Provided passage ▸
+ + +
Doing scenery (terrain) isn't that difficult, mainly because there is no right or wrong way to do it so to speak. The only thing that may mess things up is your imagination or lack of it as the case may be. That aside, anything is fair game. Even water for rivers, lakes etc is pretty easy nowadays so long as you can use a paint brush and paint to paint the river/lake bed or to color the river material you chose to use. Envirotex Lite is an excellent medium for water by the way.
As for the structures I think if your just getting into the scenery and model making side of things I'd probably start out with something DPM Kits. Styrene/ABS relatively well made and easy as heck to assemble. If nothing else, the parts will give you the appropriate sizes for walls, doors and windows etc, something to use as a template if you will. I'd then jump to Laser Cut Kits, a bit more challenging but a lot more fun to build.
As said, you can buy these kits fairly cheaply, and the parts can be used as templates if you want to venture into scratch building using card stock.
+ + +
Recorded data ▸
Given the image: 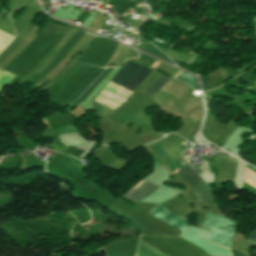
+ + +
What is required ▸
Reproduce the model scenery passage word for word, from start to finish. Rely only on the model scenery passage as your source.

The reply ▸
Doing scenery (terrain) isn't that difficult, mainly because there is no right or wrong way to do it so to speak. The only thing that may mess things up is your imagination or lack of it as the case may be. That aside, anything is fair game. Even water for rivers, lakes etc is pretty easy nowadays so long as you can use a paint brush and paint to paint the river/lake bed or to color the river material you chose to use. Envirotex Lite is an excellent medium for water by the way.
As for the structures I think if your just getting into the scenery and model making side of things I'd probably start out with something DPM Kits. Styrene/ABS relatively well made and easy as heck to assemble. If nothing else, the parts will give you the appropriate sizes for walls, doors and windows etc, something to use as a template if you will. I'd then jump to Laser Cut Kits, a bit more challenging but a lot more fun to build.
As said, you can buy these kits fairly cheaply, and the parts can be used as templates if you want to venture into scratch building using card stock.